• **Problem to work on**:
Give every line from the entries that contains "Ergebnisse".

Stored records
......
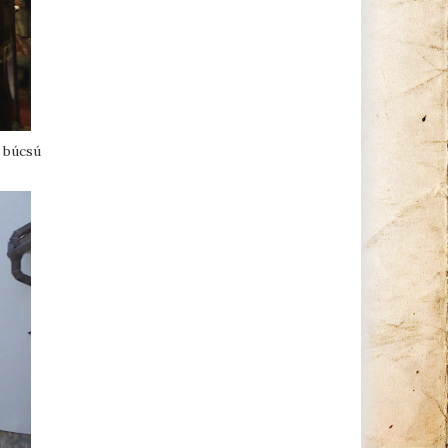
 búcsú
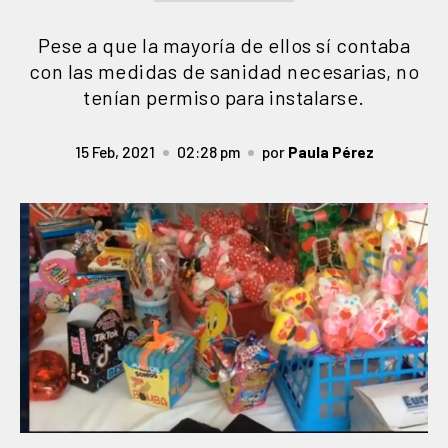
Pese a que la mayoría de ellos sí contaba
con las medidas de sanidad necesarias, no
tenían permiso para instalarse.
15 Feb, 2021
02:28 pm
por
Paula Pérez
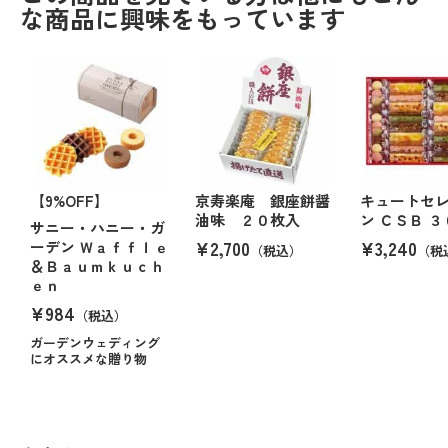
な商品に興味をもっています
【9%OFF】
京寿楽庵 銀座餅醤
キュートセ
油味 ２０枚入
ン ＣＳＢ ３
サニー・ハニー・ガ
¥2,700
¥3,240
ーデン Ｗａｆｆｌｅ
（税込）
（税
＆Ｂａｕｍｋｕｃｈ
ｅｎ
¥984
（税込）
ガーデンウェディング
にオススメな贈り物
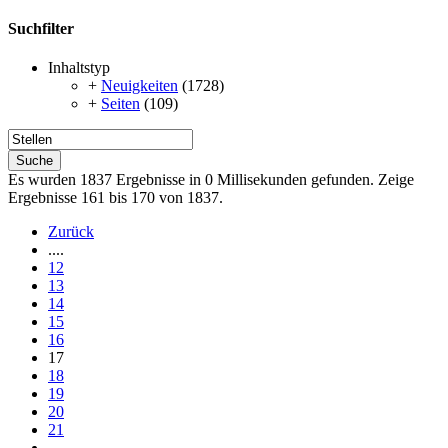
Suchfilter
Inhaltstyp
+
Neuigkeiten
(1728)
+
Seiten
(109)
Suche
Es wurden 1837 Ergebnisse in 0 Millisekunden gefunden.
Zeige
Ergebnisse 161 bis 170 von 1837.
Zurück
....
12
13
14
15
16
17
18
19
20
21
....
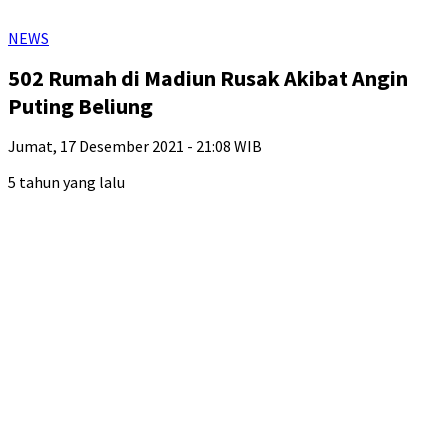
NEWS
502 Rumah di Madiun Rusak Akibat Angin
Puting Beliung
Jumat, 17 Desember 2021 - 21:08 WIB
5 tahun yang lalu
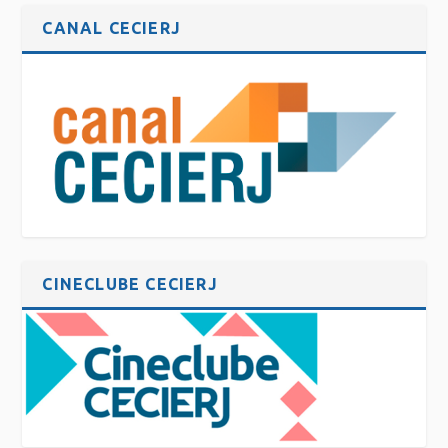
CANAL CECIERJ
CINECLUBE CECIERJ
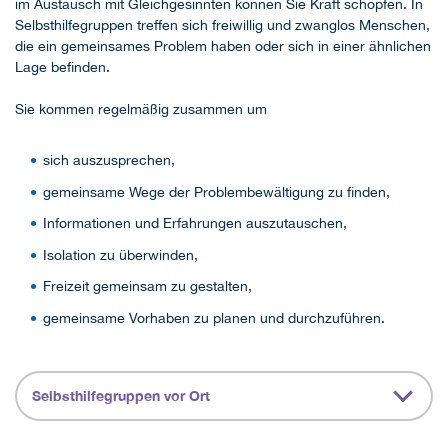
im Austausch mit Gleichgesinnten können Sie Kraft schöpfen. In
Selbsthilfegruppen treffen sich freiwillig und zwanglos Menschen,
die ein gemeinsames Problem haben oder sich in einer ähnlichen
Lage befinden.
Sie kommen regelmäßig zusammen um
sich auszusprechen,
gemeinsame Wege der Problembewältigung zu finden,
Informationen und Erfahrungen auszutauschen,
Isolation zu überwinden,
Freizeit gemeinsam zu gestalten,
gemeinsame Vorhaben zu planen und durchzuführen.
Selbsthilfegruppen vor Ort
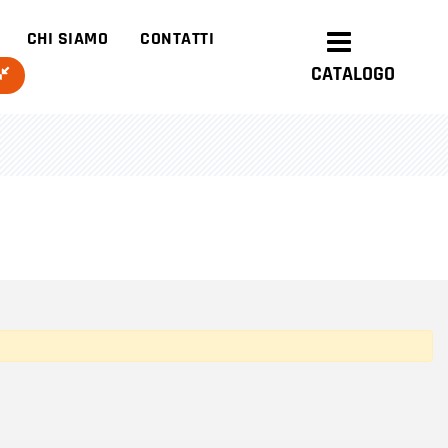
CHI SIAMO
CONTATTI
CATALOGO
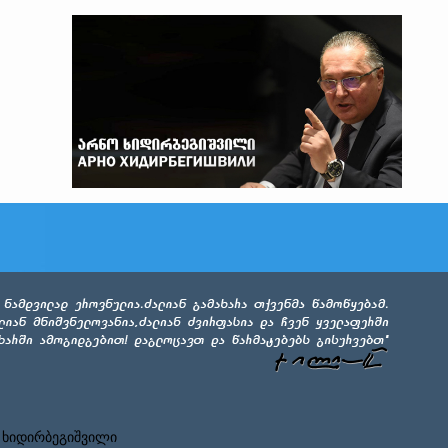
 ხიდირბეგიშვილი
......
• **Result**:
Es wurden 1837 Ergebnisse in 0 Millisekunden gefunden.
Ergebnisse 161 bis 170 von 1837.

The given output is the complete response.